SCHOTT, Ronald C., Department of Geosciences, Fort Hays State University, FHSU Geosciences, 600 Park Street, Hays, KS 67601, rschott@fhsu.edu

There is probably no better way to learn about rocks than to examine them in their natural habitat (i.e., in the field). Unfortunately, field trips are often not practical for many geology classes. Too often, therefore, geology students first encounter "orphaned" specimens in the lab, presented with little or no geologic or geographic context. Maps, photographs, and field descriptions can all contribute to putting lab specimens in context, but a number of web-based tools and software offer new avenues to make "virtual field trips" a much richer, integrated, and more interactive experience for classroom-bound geology students.

Google Earth (formerly Keyhole) is a software program that enables students to interactively navigate a "virtual Earth" composed of satellite imagery draped over a digitally rendered globe. Other imagery, such as digital geologic maps, can be imported into the Google Earth viewer and draped over the satellite imagery with varying degrees of transparency. This program can also be used to generate movies or "fly-by" animations that can be incorporated into web sites.

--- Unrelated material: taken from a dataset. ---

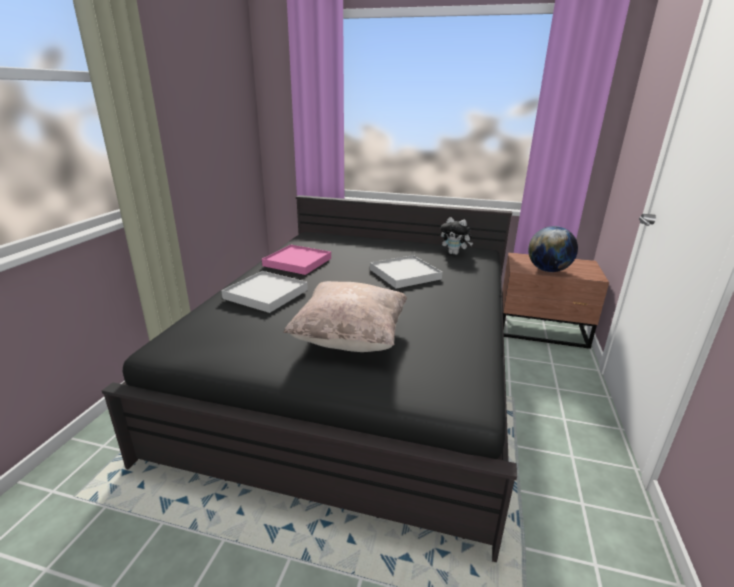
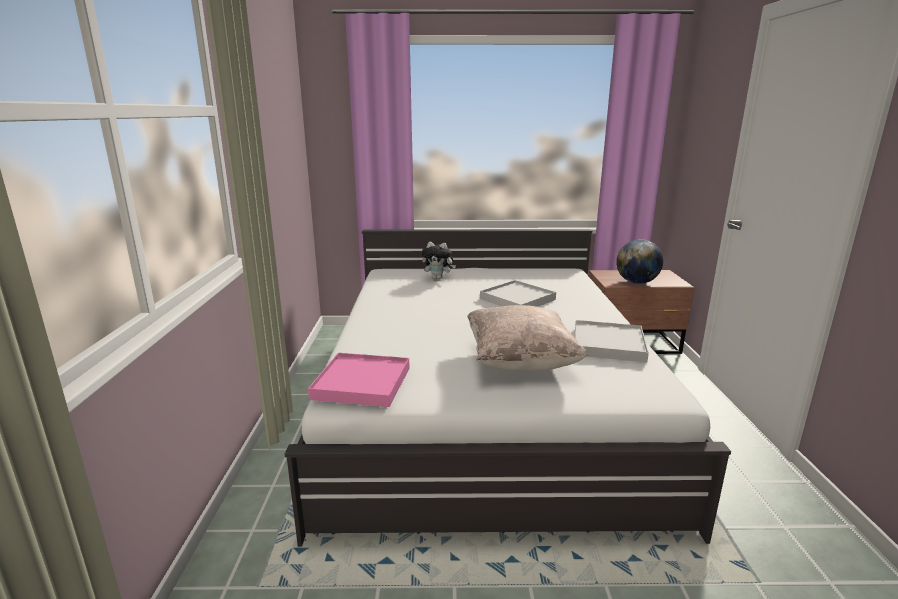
camera: 15 degrees left, 5 degrees down
(266, 294) = (399, 333): white tray -> white tray (608, 344)
(297, 262) = (399, 299): pink tray -> pink tray (361, 383)
(361, 368) = (485, 403): black bed -> white bed
(454, 253) = (546, 275): plush toy -> plush toy (438, 278)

Google Earth imagery and movies are ideally suited to illustrate the spatial relationships between features on scales from the entire planet down to small topographic features such as hills or valleys.

Cubic or cylindrically projected QTVR panoramas can be constructed by stitching together still digital images. Incorporated into a web page, QTVR panoramas are well suited for viewing features from the outcrop to regional scale. By embedding hyperlinks within QTVR images or panoramas a sequence of geographically related virtual field trip "stops" can be linked together. Alternately, a series of images could be linked to zoom to different scales (i.e., from tectonic to microscopic scales).

Combining these tools should give students a better sense of the larger scale geologic and geographic context of the hand samples and thin sections encountered in lab exercises.